One of the nice side-effects of this approach is it's feasible to run tens or hundreds of guests on a single physical server, and it also allows 'overselling' of hardware - you can run more guests than the hardware is capable of supporting, provided the resulting aggregate load is still under that limit.


Xenserver is hate to say it ( I'm VMWare fan) the best type 1 hyper-visor on the market!:thumbs:

SolMiester
14-07-2010, 09:39 AM
Oh for sure - they're both pretty good in that respect, but Xen's user base is definitely larger.

Not quite - the guest containers run their own version of everything from init upwards. The only (notable) constraint is they must all share the same kernel.

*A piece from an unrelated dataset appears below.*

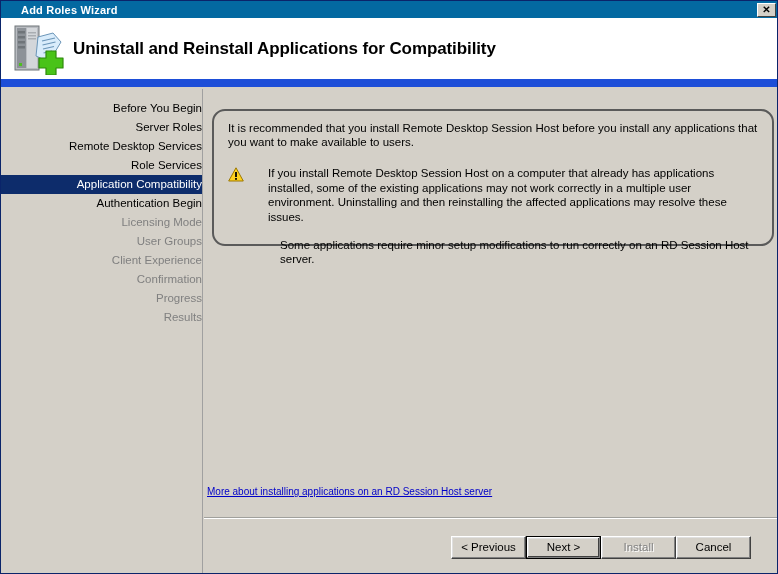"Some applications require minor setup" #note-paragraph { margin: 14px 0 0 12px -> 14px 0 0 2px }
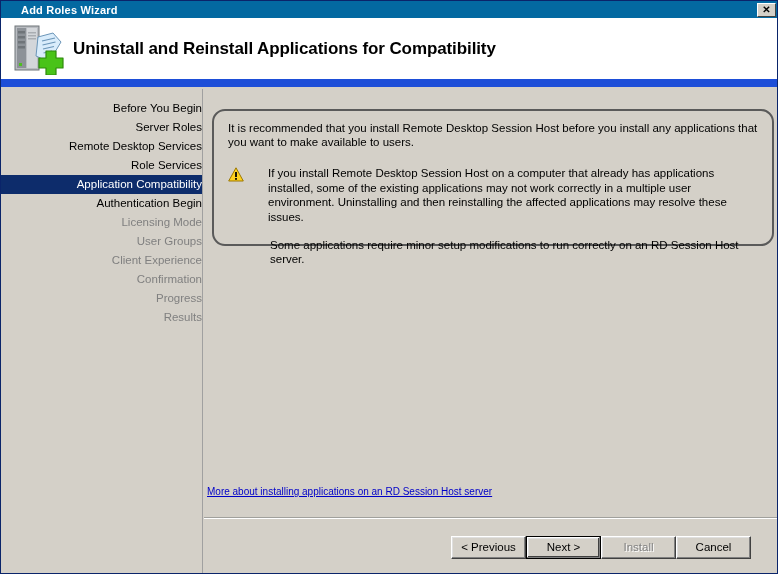"More about installing applications on" #help-link { font-size: 10px -> 15px; left: 3px -> 19px; text-decoration: underline -> none }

One of the nice side-effects of this approach is it's feasible to run tens or hundreds of guests on a single physical server, and it also allows 'overselling' of hardware - you can run more guests than the hardware is capable of supporting, provided the resulting aggregate load is still under that limit.

:thumbs:

Sounds great, but if anything happens to that kernel, you lose everything....not sure I would want that in a commercial environment.

Erayd
14-07-2010, 11:21 AM
Sounds great, but if anything happens to that kernel, you lose everything....not sure I would want that in a commercial environment.Huh? Not quite sure what you're getting at there, can you expand on that a bit?

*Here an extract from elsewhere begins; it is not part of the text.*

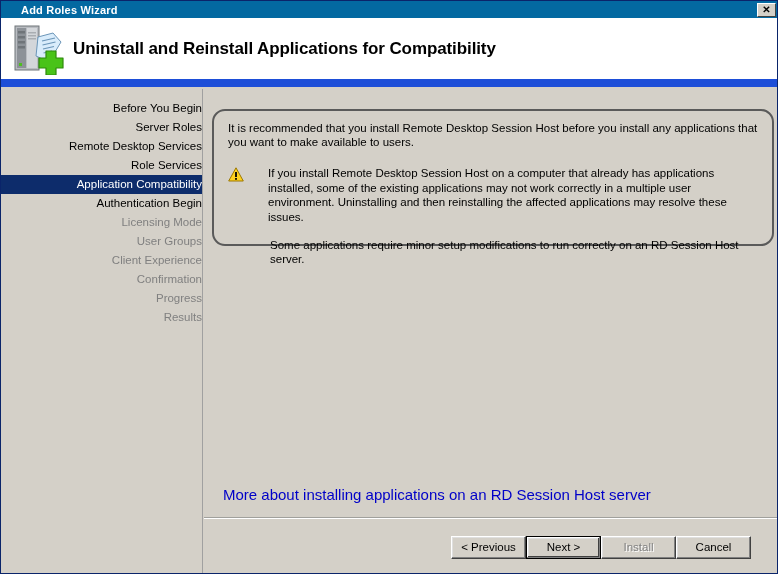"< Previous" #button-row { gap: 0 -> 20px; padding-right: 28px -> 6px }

In my experience, things don't just 'happen' to kernels, they are caused, usually by people who don't consider all the ramifications of messing with them.

Doesn't your comment also apply to Xen? What if something 'happens' to the hypervisor kernel?

pantera989
15-07-2010, 03:07 AM
Hi All,

So usually I use the D510MO, but they don't support virtualization.

I've got myself 10 1U Rackmount cases already, but what I'm hoping for is a CPU / Motherboard combo that ideally has gigabit LAN (Though not crucial) that'll support virtualization.

Quad-core would be a bonus but not a major, dual-core would be cool. Needs to support 8GB RAM.

Any ideas? To be honest I'm not having much luck searching ...

Cheers


Chill.
Where did you find your rack mount cases? Looking to build something similar myself.

Chilling_Silence
15-07-2010, 10:24 AM
I've imported mine from overseas, the Travla c159 is a *beautiful* case, you have to see it to believe it. Superb craftsmanship in all aspects :D

PM me if you want one, I've just brought in 10!

Pete O'Neil
16-07-2010, 02:54 PM
Have a look at the Gigabyte GA-H55N-USB3, pair it with an entry level i5 and you should get fairly solid performance, at idle its meant to rival a Atom in term of power draw.